Historically, the R100 000 a year donations tax exemption was popularly applied to write down trust loan accounts by estate-planning trust founders/creditors. But, as I said in 201 TSH 2019, any tax-structuring should always take cognizance of its impact upon other taxes, in this instance the CGT.

Paragraph 12A of the Eighth Schedule to the Income Tax Act imposes the CGT on a targeted ‘debt benefit’, which, simply put, is the cancellation or waiver of a debt used to fund capital expenditure.

The paragraph 12A exemption applies only to a donation ‘in respect of which donations tax is payable’. Donations tax is not payable on the s 56(2)(b) exempt amount of R100 000, thus the CGT exemption cannot apply in circumstances in which a trust founder/creditor with a credit loan account waives R100 000 a year.
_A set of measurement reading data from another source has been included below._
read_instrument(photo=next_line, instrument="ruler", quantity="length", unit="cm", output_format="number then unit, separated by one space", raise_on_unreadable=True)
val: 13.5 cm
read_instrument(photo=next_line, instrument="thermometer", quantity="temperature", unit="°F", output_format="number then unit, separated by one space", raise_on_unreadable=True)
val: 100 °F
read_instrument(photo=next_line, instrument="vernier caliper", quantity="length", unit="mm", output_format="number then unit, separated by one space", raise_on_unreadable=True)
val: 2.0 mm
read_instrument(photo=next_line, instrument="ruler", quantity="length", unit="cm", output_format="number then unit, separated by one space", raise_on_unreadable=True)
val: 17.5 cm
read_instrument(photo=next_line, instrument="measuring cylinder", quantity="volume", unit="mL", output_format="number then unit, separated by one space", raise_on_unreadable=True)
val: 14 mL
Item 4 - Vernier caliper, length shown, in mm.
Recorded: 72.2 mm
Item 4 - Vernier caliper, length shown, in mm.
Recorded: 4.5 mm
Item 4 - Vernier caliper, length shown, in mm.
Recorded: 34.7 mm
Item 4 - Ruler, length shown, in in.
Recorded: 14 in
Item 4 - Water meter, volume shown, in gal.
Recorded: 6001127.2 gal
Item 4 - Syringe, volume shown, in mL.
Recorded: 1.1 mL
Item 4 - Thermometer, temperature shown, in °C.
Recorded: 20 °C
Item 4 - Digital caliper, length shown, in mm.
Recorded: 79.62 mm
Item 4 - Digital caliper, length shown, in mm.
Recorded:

It follows that, when para 12A applies, the donation is subject to the CGT in the hands of a domestically resident debtor trust.
Some commentators are of the view that, if the founder makes an annual donation to the trust and the trust uses its own funds to repay the loan by R100 000 a year, the loan account would be reduced without incurral of the CGT liability. I am not so sure that such a transaction might not be viewed as a disguised waiver of debt and ignored by SARS, either under common law, as a sham, or as an impermissible tax arrangement under s 80A.

The position, is, prima facie, different, in my view, for a nonresident trust, for the reason that a nonresident is not subject to the CGT. Under para 2 of the Eighth Schedule, for a nonresident, only immovable property situate in the RSA and assets connected with a permanent establishment in the RSA are subject to the CGT.

Thus, prima facie, the annual donations tax exemption will not be subject to the CGT in the hands of a nonresident debtor trust.

Nevertheless, para 80 of the Eighth Schedule, which applies when a resident beneficiary obtains a vested right to trust capital, could apply at a future date of vesting. Paragraph 80 provides that any amount that would have been a capital gain had the nonresident trust been a resident will be subject to the CGT.

Thus a deferred CGT event potentially arises.